Por Oscar Vázquez.
La mejor selección del mundo merece el mejor escenario de la historia. Anda “La Roja” empeñada en traer a casa el único título que falta en sus vitrinas. Ganar la copa Confederaciones es un tema menor. Ganarla ante Brasil en Maracaná no. Reeditar el “maracanazo” 63 años después está en las manos y pies de una generación de deportistas que simboliza un cambio de mentalidad en la sociedad española.
No hace tanto un final agónico de cualquier partido de la selección española terminaba en llanto. Era el tiempo de las decepciones. De los penaltis fallados, de goles fantasma , errores a puerta vacía y narices rotas. Tiempo de derrota, frustración y miseria. Si el resultado era cuestión de suerte siempre nos esquivaba. Huyó de nosotros durante décadas hasta que hace cinco años un chaval que jamás había lanzado una pena máxima dobló el pulso al infortunio y provocó un estallido de euforia colectiva.
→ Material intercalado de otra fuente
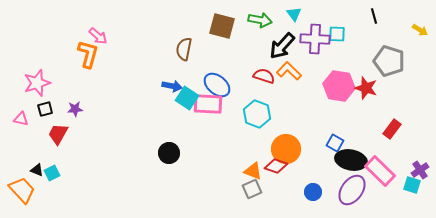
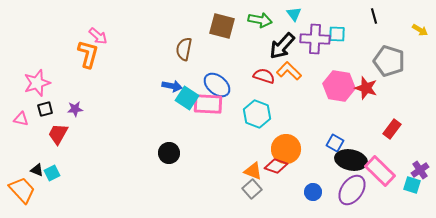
gray square at (252, 189): rotated 18 degrees counterclockwise
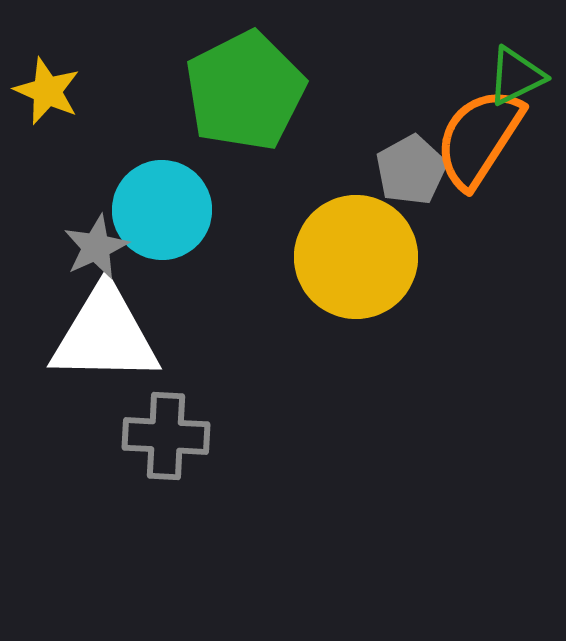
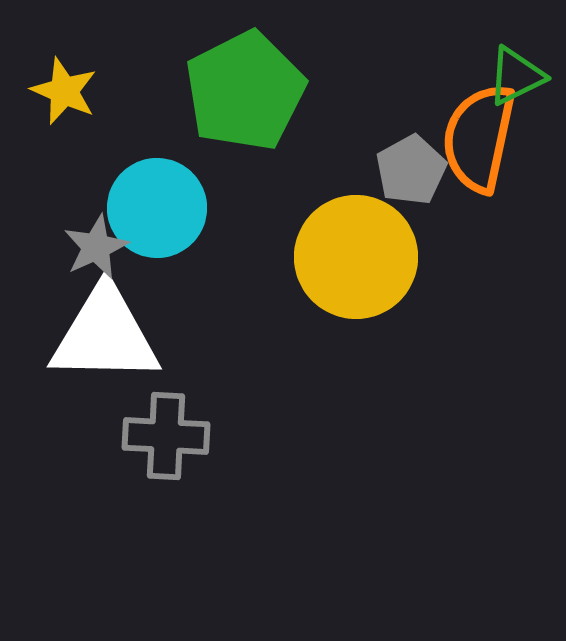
yellow star: moved 17 px right
orange semicircle: rotated 21 degrees counterclockwise
cyan circle: moved 5 px left, 2 px up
La noche de 2008 en la que España eliminó a Italia por penaltis no sabíamos que la fortuna había venido hasta nosotros para quedarse. Fueron muchos quienes lloraron de alegría cuando días después Fernando Torres marcaba el gol del triunfo en la final ante Alemania. Lloraban convencidos de que ese triunfo era sólo un paréntesis en medio de un erial huérfano de alegrías. España se echó a la calle orgullosa de unos tipos que además de buenos futbolistas parecían buena gente. Y así fue como gracias a Iker, Xavi, Xabi Alonso, Busquets, Iniesta, Torres, Villa y compañía comenzamos a soñar. Se acercaba el mundial y recordábamos nuestra niñez cuando cualquier partido en el patio del colegio servía para imaginar cómo sería el gol que nos daría la copa del mundo. De pequeños soñábamos con la ingenuidad de lo que éramos: niños. Recuperamos esa candidez a medida que “La Roja” daba un paso adelante. Se levantó del traspié ante Suiza y pudo con Honduras. Y después con Chile. Llegaron entonces Paraguay y Portugal. Y pudimos con la Alemania de Merkel. Y un buen día del mes de julio de 2010 nos sentamos ante el televisor rodeados de banderas , bufandas y pinturas de guerra. Y tras una larga agonía pudimos decir, con lágrimas en los ojos, aquello que soñamos durante toda una vida: “Papá, somos campeones del mundo”
Iniesta entró en la historia y terminó de disipar todos los fantasmas que perseguían a varias generaciones de perdedores. Desde entonces, lo confieso, nuestra actitud es otra. Muy distinta pese a la voraz crisis y los seis millones de parados. Ponemos la tele, nos sentamos y esperamos a que los nuestros hagan su trabajo. Da igual que enfrente esté la tetracampeona Italia o que volvamos a jugar a la ruleta rusa con los penaltis. Da igual quien tire y quien pare. Da igual que el penalti decisivo lo lance un tipo que jamás lo había hecho antes. Da igual porque volvemos a sentirnos ganadores. Así veremos la final ante Brasil y ¡qué carajo!, así disfrutaremos pase lo que pase.